Page-level text extractions
--------------------------------
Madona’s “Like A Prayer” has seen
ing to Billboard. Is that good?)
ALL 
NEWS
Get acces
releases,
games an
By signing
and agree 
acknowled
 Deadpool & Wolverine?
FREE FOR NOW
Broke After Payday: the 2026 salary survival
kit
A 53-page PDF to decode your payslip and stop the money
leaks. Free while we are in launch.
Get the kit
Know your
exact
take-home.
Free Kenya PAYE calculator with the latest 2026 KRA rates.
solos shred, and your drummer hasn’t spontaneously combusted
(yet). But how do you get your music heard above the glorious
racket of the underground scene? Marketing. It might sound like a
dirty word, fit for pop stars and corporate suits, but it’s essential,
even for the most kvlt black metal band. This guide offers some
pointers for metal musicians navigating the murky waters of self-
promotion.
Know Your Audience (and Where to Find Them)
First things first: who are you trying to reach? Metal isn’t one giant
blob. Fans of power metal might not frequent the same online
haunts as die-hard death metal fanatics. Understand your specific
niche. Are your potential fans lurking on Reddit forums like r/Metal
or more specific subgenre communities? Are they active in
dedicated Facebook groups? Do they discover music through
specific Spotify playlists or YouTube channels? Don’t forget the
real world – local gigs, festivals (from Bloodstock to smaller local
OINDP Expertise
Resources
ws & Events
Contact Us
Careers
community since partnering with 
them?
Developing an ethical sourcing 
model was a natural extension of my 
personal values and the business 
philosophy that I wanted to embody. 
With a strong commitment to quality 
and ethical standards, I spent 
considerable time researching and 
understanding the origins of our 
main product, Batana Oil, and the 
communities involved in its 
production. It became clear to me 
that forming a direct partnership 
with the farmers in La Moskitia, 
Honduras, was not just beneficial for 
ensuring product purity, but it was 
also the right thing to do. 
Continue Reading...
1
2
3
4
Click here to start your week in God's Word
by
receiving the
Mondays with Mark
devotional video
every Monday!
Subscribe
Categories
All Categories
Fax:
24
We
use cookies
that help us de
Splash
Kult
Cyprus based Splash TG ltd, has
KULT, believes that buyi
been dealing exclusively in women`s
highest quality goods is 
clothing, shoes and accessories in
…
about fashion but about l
--------------------------------
Set down the lines above as they stand, starting with the first line and ending with the line that contains "or more specific".

Madona’s “Like A Prayer” has seen
ing to Billboard. Is that good?)
ALL 
NEWS
Get acces
releases,
games an
By signing
and agree 
acknowled
 Deadpool & Wolverine?
FREE FOR NOW
Broke After Payday: the 2026 salary survival
kit
A 53-page PDF to decode your payslip and stop the money
leaks. Free while we are in launch.
Get the kit
Know your
exact
take-home.
Free Kenya PAYE calculator with the latest 2026 KRA rates.
solos shred, and your drummer hasn’t spontaneously combusted
(yet). But how do you get your music heard above the glorious
racket of the underground scene? Marketing. It might sound like a
dirty word, fit for pop stars and corporate suits, but it’s essential,
even for the most kvlt black metal band. This guide offers some
pointers for metal musicians navigating the murky waters of self-
promotion.
Know Your Audience (and Where to Find Them)
First things first: who are you trying to reach? Metal isn’t one giant
blob. Fans of power metal might not frequent the same online
haunts as die-hard death metal fanatics. Understand your specific
niche. Are your potential fans lurking on Reddit forums like r/Metal
or more specific subgenre communities? Are they active in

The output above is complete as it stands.